Today, the scale of her work would have been difficult to imagine back in 2021.

Nearly 90,000 students are connected to her YouTube channel, while an estimated 50,000 to 60,000 learners have studied through her platform over the years. Thousands have reportedly qualified for NET and JRF examinations using her guidance and classes.

In January 2025, she expanded her efforts further with the launch of the Hindi With Richa app.

For thousands of Hindi learners, Richa’s classes are a source of guidance, confidence and opportunity.

The platform already serves more than 25,000 active students through a mix of free resources, complete batches, crash courses, previous-year question series, and mock tests. 

Yet despite the growth, her core philosophy remains unchanged: quality education should be accessible to anyone willing to learn.

Why Hindi education deserves more respect

Richa’s journey also raises an important question about how India views language and education.

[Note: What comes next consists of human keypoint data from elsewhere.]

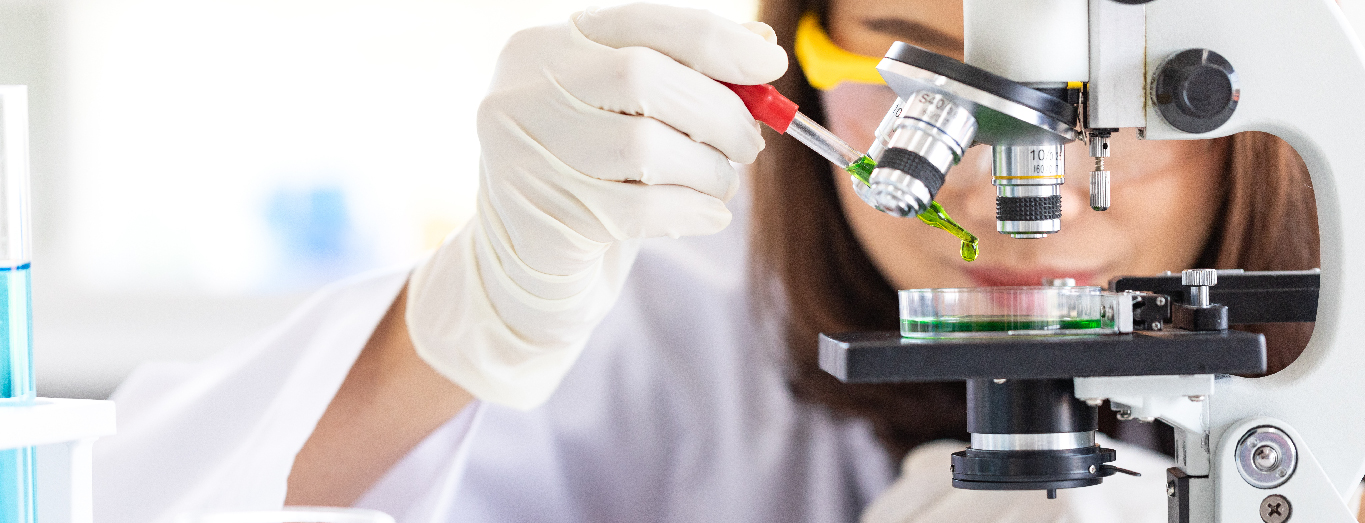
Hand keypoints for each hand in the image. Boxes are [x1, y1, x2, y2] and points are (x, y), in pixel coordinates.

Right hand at [405, 3, 786, 408]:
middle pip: (642, 78)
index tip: (770, 64)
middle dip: (718, 111)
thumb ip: (682, 75)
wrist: (529, 262)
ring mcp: (522, 156)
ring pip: (644, 148)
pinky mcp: (539, 219)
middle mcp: (522, 92)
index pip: (642, 25)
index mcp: (547, 46)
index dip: (716, 42)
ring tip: (720, 184)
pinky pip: (641, 209)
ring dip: (707, 169)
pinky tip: (708, 215)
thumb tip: (760, 46)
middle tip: (749, 144)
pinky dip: (692, 210)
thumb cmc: (593, 174)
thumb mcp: (628, 114)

For decades, conversations around academic success have often been dominated by English. Hindi and other Indian languages are frequently viewed as secondary options, despite being the primary medium of learning and expression for millions of people.

That perception, however, is slowly changing.

Through her work, Richa is proving that quality education is not defined by language. Every language carries its own beauty and depth, and when learning is made accessible in those languages, it creates opportunities for countless students to thrive.